_Try it_
Please echo the rows below without changes, from the start of the rows up to and including the line with "# Development Initiatives". Leave the pictures out of your answer.

Items from a data source

[Start of Attachment]

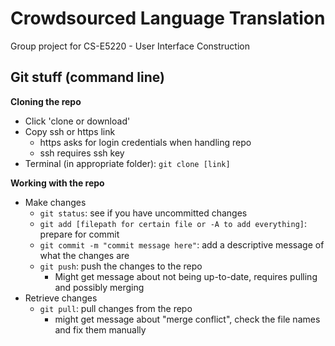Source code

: # Crowdsourced Language Translation

Group project for CS-E5220 - User Interface Construction

## Git stuff (command line)

**Cloning the repo**
- Click 'clone or download'
- Copy ssh or https link
  - https asks for login credentials when handling repo
  - ssh requires ssh key
- Terminal (in appropriate folder): `git clone [link]`

**Working with the repo**
- Make changes
  - `git status`: see if you have uncommitted changes
  - `git add [filepath for certain file or -A to add everything]`: prepare for commit
  - `git commit -m "commit message here"`: add a descriptive message of what the changes are
  - `git push`: push the changes to the repo
    - Might get message about not being up-to-date, requires pulling and possibly merging
- Retrieve changes
  - `git pull`: pull changes from the repo
    - might get message about "merge conflict", check the file names and fix them manually
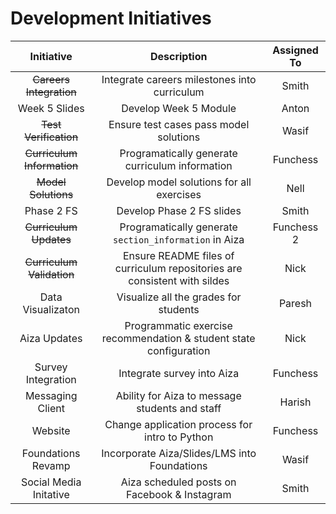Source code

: # Development Initiatives

| Initiative | Description | Assigned To |
|:----------:|:-----------:|:-----------:|
| ~~Careers Integration~~ | Integrate careers milestones into curriculum | Smith |
| Week 5 Slides | Develop Week 5 Module | Anton |
| ~~Test Verification~~ | Ensure test cases pass model solutions | Wasif |
| ~~Curriculum Information~~ | Programatically generate curriculum information | Funchess |
| ~~Model Solutions~~ | Develop model solutions for all exercises | Nell |
| Phase 2 FS | Develop Phase 2 FS slides | Smith |
| ~~Curriculum Updates~~ | Programatically generate `section_information` in Aiza | Funchess 2 |
| ~~Curriculum Validation~~ | Ensure README files of curriculum repositories are consistent with sildes | Nick |
| Data Visualizaton | Visualize all the grades for students | Paresh |
| Aiza Updates | Programmatic exercise recommendation & student state configuration | Nick |
| Survey Integration | Integrate survey into Aiza | Funchess |
| Messaging Client | Ability for Aiza to message students and staff | Harish |
| Website | Change application process for intro to Python | Funchess |
| Foundations Revamp | Incorporate Aiza/Slides/LMS into Foundations | Wasif |
| Social Media Initative | Aiza scheduled posts on Facebook & Instagram | Smith |
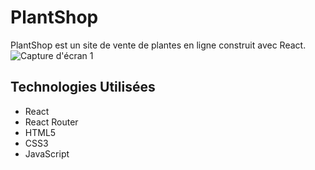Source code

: # PlantShop

PlantShop est un site de vente de plantes en ligne construit avec React.
![Capture d'écran 1](src/image-site.png)

## Technologies Utilisées

- React
- React Router
- HTML5
- CSS3
- JavaScript
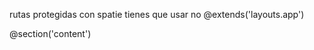 rutas protegidas con spatie
tienes que usar <x-app-layout> no @extends('layouts.app')

@section('content')

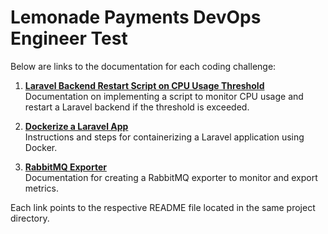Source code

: # Lemonade Payments DevOps Engineer Test

Below are links to the documentation for each coding challenge:

1. **[Laravel Backend Restart Script on CPU Usage Threshold](./laravelCPU-Utilization-script/README.md)**  
   Documentation on implementing a script to monitor CPU usage and restart a Laravel backend if the threshold is exceeded.

2. **[Dockerize a Laravel App](./laravelDockerisedApp/lemonade_service/README.md)**  
   Instructions and steps for containerizing a Laravel application using Docker.

3. **[RabbitMQ Exporter](./rabbitmqExporter/README.md)**  
   Documentation for creating a RabbitMQ exporter to monitor and export metrics.

Each link points to the respective README file located in the same project directory.


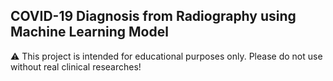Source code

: ## COVID-19 Diagnosis from Radiography using Machine Learning Model

⚠ This project is intended for educational purposes only. Please do not use without real clinical researches!

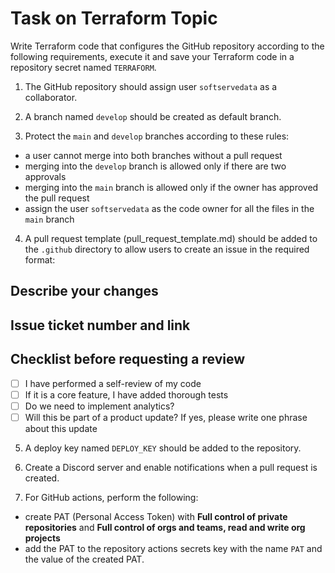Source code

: # Task on Terraform Topic 
 
Write Terraform code that configures the GitHub repository according to the following requirements, execute it and save your Terraform code in a repository secret named `TERRAFORM`.  

1. The GitHub repository should assign user `softservedata` as a collaborator. 
 
2. A branch named `develop` should be created as default branch.  
 
3. Protect the `main` and `develop` branches according  to these rules: 
- a user cannot merge into both branches without a pull request    
- merging into the `develop` branch is allowed only if there are two approvals     
- merging into the `main` branch is allowed only if the owner has approved the pull  request  
- assign the user `softservedata` as the code owner for all the files in the `main` branch  
4. A pull request template (pull_request_template.md) should be added to the `.github` directory to allow users to create an issue in the required format:
 
## Describe your changes

## Issue ticket number and link
 
## Checklist before requesting a review
- [ ] I have performed a self-review of my code
- [ ] If it is a core feature, I have added thorough tests 
- [ ] Do we need to implement analytics?
- [ ] Will this be part of a product update? If yes, please write one phrase about this update

5. A deploy key named `DEPLOY_KEY` should be added to the repository.

6. Create a Discord server and enable notifications when a pull request is created.

7. For GitHub actions, perform the following: 
- create PAT (Personal Access Token) with **Full control of private repositories** and **Full control of orgs and teams, read and write org projects**
- add the PAT to the repository actions secrets key with the name `PAT` and the value of the created PAT.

[End of Attachment]

_Response to this task_
Source code

: # Crowdsourced Language Translation

Group project for CS-E5220 - User Interface Construction

## Git stuff (command line)

**Cloning the repo**
- Click 'clone or download'
- Copy ssh or https link
  - https asks for login credentials when handling repo
  - ssh requires ssh key
- Terminal (in appropriate folder): `git clone [link]`

**Working with the repo**
- Make changes
  - `git status`: see if you have uncommitted changes
  - `git add [filepath for certain file or -A to add everything]`: prepare for commit
  - `git commit -m "commit message here"`: add a descriptive message of what the changes are
  - `git push`: push the changes to the repo
    - Might get message about not being up-to-date, requires pulling and possibly merging
- Retrieve changes
  - `git pull`: pull changes from the repo
    - might get message about "merge conflict", check the file names and fix them manually
Source code

: # Development Initiatives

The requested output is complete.